--- Work task ---
Update the records below by changing "zero-indexed" to "numbered from zero" and keeping everything else the same. Leave the pictures out of your answer.

--- Provided material ---
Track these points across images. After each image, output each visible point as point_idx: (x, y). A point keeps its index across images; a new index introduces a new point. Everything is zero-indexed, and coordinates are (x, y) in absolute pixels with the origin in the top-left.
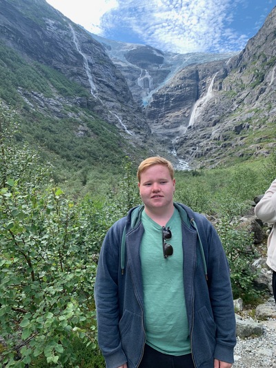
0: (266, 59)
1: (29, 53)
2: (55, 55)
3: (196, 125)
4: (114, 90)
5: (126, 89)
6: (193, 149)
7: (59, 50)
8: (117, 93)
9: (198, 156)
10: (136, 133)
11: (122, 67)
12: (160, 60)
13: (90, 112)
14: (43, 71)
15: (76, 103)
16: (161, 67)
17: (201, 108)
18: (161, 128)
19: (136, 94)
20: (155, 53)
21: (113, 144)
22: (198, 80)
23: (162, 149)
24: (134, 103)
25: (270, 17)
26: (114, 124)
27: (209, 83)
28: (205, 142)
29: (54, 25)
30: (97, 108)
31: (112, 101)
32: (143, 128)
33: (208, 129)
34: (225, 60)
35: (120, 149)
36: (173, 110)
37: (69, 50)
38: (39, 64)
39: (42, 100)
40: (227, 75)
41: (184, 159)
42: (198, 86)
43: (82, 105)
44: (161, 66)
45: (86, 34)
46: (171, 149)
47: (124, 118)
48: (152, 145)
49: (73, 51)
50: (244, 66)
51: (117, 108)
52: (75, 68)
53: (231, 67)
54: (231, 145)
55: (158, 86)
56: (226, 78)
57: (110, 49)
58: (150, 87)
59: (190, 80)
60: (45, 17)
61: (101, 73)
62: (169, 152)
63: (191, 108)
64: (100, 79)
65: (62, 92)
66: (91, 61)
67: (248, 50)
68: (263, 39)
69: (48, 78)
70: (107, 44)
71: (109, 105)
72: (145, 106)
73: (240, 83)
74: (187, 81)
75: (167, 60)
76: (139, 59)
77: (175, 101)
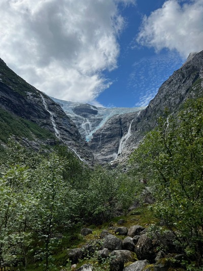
1: (16, 112)
2: (32, 113)
3: (123, 153)
4: (70, 133)
5: (77, 132)
7: (35, 110)
8: (71, 135)
10: (86, 160)
12: (95, 113)
14: (25, 124)
15: (47, 143)
18: (100, 156)
20: (92, 108)
22: (121, 124)
26: (72, 155)
29: (32, 95)
30: (61, 145)
31: (69, 140)
32: (90, 157)
34: (137, 112)
36: (106, 144)
37: (41, 110)
38: (22, 119)
39: (28, 142)
40: (139, 121)
42: (121, 128)
43: (51, 144)
44: (96, 116)
45: (51, 99)
47: (78, 150)
49: (44, 110)
50: (150, 116)
51: (73, 144)
52: (45, 120)
53: (141, 117)
56: (139, 123)
57: (63, 106)
59: (116, 125)
60: (26, 91)
61: (61, 123)
63: (118, 142)
64: (61, 127)
65: (39, 136)
66: (55, 116)
67: (150, 107)
68: (159, 101)
69: (29, 128)
71: (67, 142)
72: (88, 141)
73: (148, 126)
74: (114, 125)
75: (100, 112)
76: (82, 112)
77: (108, 137)
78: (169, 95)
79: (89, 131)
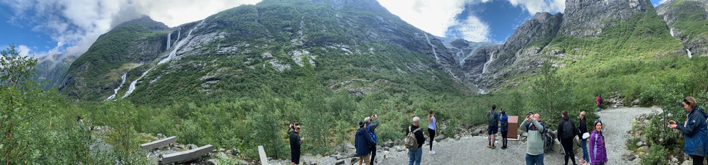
1: (408, 48)
2: (419, 47)
3: (485, 73)
4: (447, 59)
5: (452, 58)
6: (486, 84)
7: (421, 44)
9: (488, 87)
10: (459, 77)
11: (450, 49)
12: (467, 45)
13: (437, 70)
14: (415, 54)
15: (430, 66)
16: (468, 48)
18: (469, 75)
19: (457, 60)
20: (465, 42)
21: (449, 83)
22: (485, 53)
24: (456, 64)
26: (448, 74)
28: (491, 81)
30: (440, 67)
32: (461, 75)
33: (492, 75)
36: (474, 67)
37: (425, 44)
38: (412, 52)
39: (415, 66)
40: (499, 52)
42: (486, 57)
43: (433, 67)
45: (434, 36)
46: (475, 84)
48: (466, 83)
49: (427, 44)
51: (449, 67)
52: (429, 51)
53: (501, 49)
55: (467, 56)
56: (498, 54)
58: (463, 56)
60: (415, 33)
61: (440, 52)
63: (483, 66)
64: (440, 55)
65: (423, 62)
67: (508, 43)
69: (417, 57)
71: (445, 65)
74: (480, 54)
75: (470, 45)
76: (458, 45)
77: (475, 63)
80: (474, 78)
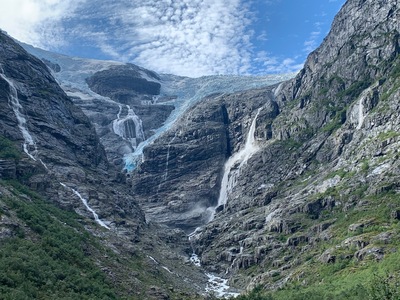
0: (344, 86)
3: (231, 203)
4: (69, 143)
5: (93, 141)
6: (234, 251)
8: (75, 148)
9: (245, 265)
10: (117, 224)
11: (81, 102)
12: (153, 89)
13: (23, 187)
17: (238, 172)
18: (163, 212)
19: (112, 149)
20: (144, 76)
21: (74, 250)
22: (226, 121)
23: (172, 254)
24: (109, 167)
25: (340, 19)
26: (71, 208)
27: (248, 128)
28: (255, 236)
30: (37, 179)
31: (68, 165)
32: (130, 214)
33: (257, 210)
35: (87, 260)
36: (184, 177)
40: (278, 113)
41: (217, 271)
42: (228, 133)
44: (156, 99)
46: (188, 252)
47: (91, 196)
48: (150, 248)
50: (308, 97)
51: (77, 177)
53: (284, 99)
54: (307, 240)
55: (153, 134)
56: (278, 118)
57: (58, 69)
58: (138, 135)
59: (212, 123)
61: (43, 112)
62: (186, 259)
63: (220, 172)
64: (42, 124)
66: (24, 92)
67: (310, 71)
68: (333, 53)
70: (53, 61)
71: (59, 172)
72: (130, 170)
73: (303, 126)
74: (208, 124)
76: (115, 86)
77: (187, 159)
78: (364, 35)
79: (133, 140)
80: (188, 226)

--- Result of this exercise ---
Track these points across images. After each image, output each visible point as point_idx: (x, y). A point keeps its index across images; a new index introduces a new point. Everything is numbered from zero, and coordinates are (x, y) in absolute pixels with the origin in the top-left.
0: (266, 59)
1: (29, 53)
2: (55, 55)
3: (196, 125)
4: (114, 90)
5: (126, 89)
6: (193, 149)
7: (59, 50)
8: (117, 93)
9: (198, 156)
10: (136, 133)
11: (122, 67)
12: (160, 60)
13: (90, 112)
14: (43, 71)
15: (76, 103)
16: (161, 67)
17: (201, 108)
18: (161, 128)
19: (136, 94)
20: (155, 53)
21: (113, 144)
22: (198, 80)
23: (162, 149)
24: (134, 103)
25: (270, 17)
26: (114, 124)
27: (209, 83)
28: (205, 142)
29: (54, 25)
30: (97, 108)
31: (112, 101)
32: (143, 128)
33: (208, 129)
34: (225, 60)
35: (120, 149)
36: (173, 110)
37: (69, 50)
38: (39, 64)
39: (42, 100)
40: (227, 75)
41: (184, 159)
42: (198, 86)
43: (82, 105)
44: (161, 66)
45: (86, 34)
46: (171, 149)
47: (124, 118)
48: (152, 145)
49: (73, 51)
50: (244, 66)
51: (117, 108)
52: (75, 68)
53: (231, 67)
54: (231, 145)
55: (158, 86)
56: (226, 78)
57: (110, 49)
58: (150, 87)
59: (190, 80)
60: (45, 17)
61: (101, 73)
62: (169, 152)
63: (191, 108)
64: (100, 79)
65: (62, 92)
66: (91, 61)
67: (248, 50)
68: (263, 39)
69: (48, 78)
70: (107, 44)
71: (109, 105)
72: (145, 106)
73: (240, 83)
74: (187, 81)
75: (167, 60)
76: (139, 59)
77: (175, 101)
1: (16, 112)
2: (32, 113)
3: (123, 153)
4: (70, 133)
5: (77, 132)
7: (35, 110)
8: (71, 135)
10: (86, 160)
12: (95, 113)
14: (25, 124)
15: (47, 143)
18: (100, 156)
20: (92, 108)
22: (121, 124)
26: (72, 155)
29: (32, 95)
30: (61, 145)
31: (69, 140)
32: (90, 157)
34: (137, 112)
36: (106, 144)
37: (41, 110)
38: (22, 119)
39: (28, 142)
40: (139, 121)
42: (121, 128)
43: (51, 144)
44: (96, 116)
45: (51, 99)
47: (78, 150)
49: (44, 110)
50: (150, 116)
51: (73, 144)
52: (45, 120)
53: (141, 117)
56: (139, 123)
57: (63, 106)
59: (116, 125)
60: (26, 91)
61: (61, 123)
63: (118, 142)
64: (61, 127)
65: (39, 136)
66: (55, 116)
67: (150, 107)
68: (159, 101)
69: (29, 128)
71: (67, 142)
72: (88, 141)
73: (148, 126)
74: (114, 125)
75: (100, 112)
76: (82, 112)
77: (108, 137)
78: (169, 95)
79: (89, 131)
1: (408, 48)
2: (419, 47)
3: (485, 73)
4: (447, 59)
5: (452, 58)
6: (486, 84)
7: (421, 44)
9: (488, 87)
10: (459, 77)
11: (450, 49)
12: (467, 45)
13: (437, 70)
14: (415, 54)
15: (430, 66)
16: (468, 48)
18: (469, 75)
19: (457, 60)
20: (465, 42)
21: (449, 83)
22: (485, 53)
24: (456, 64)
26: (448, 74)
28: (491, 81)
30: (440, 67)
32: (461, 75)
33: (492, 75)
36: (474, 67)
37: (425, 44)
38: (412, 52)
39: (415, 66)
40: (499, 52)
42: (486, 57)
43: (433, 67)
45: (434, 36)
46: (475, 84)
48: (466, 83)
49: (427, 44)
51: (449, 67)
52: (429, 51)
53: (501, 49)
55: (467, 56)
56: (498, 54)
58: (463, 56)
60: (415, 33)
61: (440, 52)
63: (483, 66)
64: (440, 55)
65: (423, 62)
67: (508, 43)
69: (417, 57)
71: (445, 65)
74: (480, 54)
75: (470, 45)
76: (458, 45)
77: (475, 63)
80: (474, 78)
0: (344, 86)
3: (231, 203)
4: (69, 143)
5: (93, 141)
6: (234, 251)
8: (75, 148)
9: (245, 265)
10: (117, 224)
11: (81, 102)
12: (153, 89)
13: (23, 187)
17: (238, 172)
18: (163, 212)
19: (112, 149)
20: (144, 76)
21: (74, 250)
22: (226, 121)
23: (172, 254)
24: (109, 167)
25: (340, 19)
26: (71, 208)
27: (248, 128)
28: (255, 236)
30: (37, 179)
31: (68, 165)
32: (130, 214)
33: (257, 210)
35: (87, 260)
36: (184, 177)
40: (278, 113)
41: (217, 271)
42: (228, 133)
44: (156, 99)
46: (188, 252)
47: (91, 196)
48: (150, 248)
50: (308, 97)
51: (77, 177)
53: (284, 99)
54: (307, 240)
55: (153, 134)
56: (278, 118)
57: (58, 69)
58: (138, 135)
59: (212, 123)
61: (43, 112)
62: (186, 259)
63: (220, 172)
64: (42, 124)
66: (24, 92)
67: (310, 71)
68: (333, 53)
70: (53, 61)
71: (59, 172)
72: (130, 170)
73: (303, 126)
74: (208, 124)
76: (115, 86)
77: (187, 159)
78: (364, 35)
79: (133, 140)
80: (188, 226)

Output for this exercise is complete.